Well that depends on how we define social media. Facebook started out as a chronological feed, did it only become social media once it began algorithmically curating users' feeds?
I think it became social media when it enabled two-way/multi-way messaging, if that wasn't there from the start. If it was originally just a feed of posts, yeah it wasn't really social media, it was just another form of blogging.
IIRC twitter was originally called a "micro-blogging" platform, and "re-tweeting" and replying to tweets came later. At that point it became social media.
Media outlets are often one-way though. I can't message news networks on TV and at best their sites may have a comment section enabled. They're still media, and if I can similar see content from my peers that seems to check the "social" box at least in my opinion.
Something like RSS doesn't work for direct messages, but it does still allow for you and I to post to our feeds.

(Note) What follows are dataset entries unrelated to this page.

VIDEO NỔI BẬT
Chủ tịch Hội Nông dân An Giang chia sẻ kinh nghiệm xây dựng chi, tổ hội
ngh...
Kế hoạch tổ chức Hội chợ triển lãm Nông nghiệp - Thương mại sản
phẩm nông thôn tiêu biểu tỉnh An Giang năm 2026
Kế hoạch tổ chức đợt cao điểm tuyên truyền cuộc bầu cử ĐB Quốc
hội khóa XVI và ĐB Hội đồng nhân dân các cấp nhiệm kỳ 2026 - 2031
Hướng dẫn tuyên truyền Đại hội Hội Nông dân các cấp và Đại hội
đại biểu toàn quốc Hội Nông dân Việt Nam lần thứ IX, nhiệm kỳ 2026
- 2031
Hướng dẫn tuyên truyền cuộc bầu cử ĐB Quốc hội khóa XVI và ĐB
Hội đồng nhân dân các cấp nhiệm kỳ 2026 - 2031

Nothing stops it from going a step further and acting much like twitter, we all post to our own site but they can be short messages and they can reference a post on someone else's site as "replying to" or similar.
blogs often have a place for comments. twitter was a microblog that elevated comment replies to "first class tweet status" as a continuation of the microblog idea
I think you are restricting social media by defining as what it became (at the time driven by "eyeball" metrics), instead of defining it by what it could or should be.
It's not better as demonstrated by the revealed preferences of a vast majority of the users. People DO want algorithmic feeds and NOT chronological feeds. It's a common narrative here that everyone wants chronological feeds, but it's not true just like the claim "Everyone wants small phones". People say one thing and do another.
That's an idiotic argument against chronological feeds. The better argument is that high-frequency posters will bury the once every other month poster.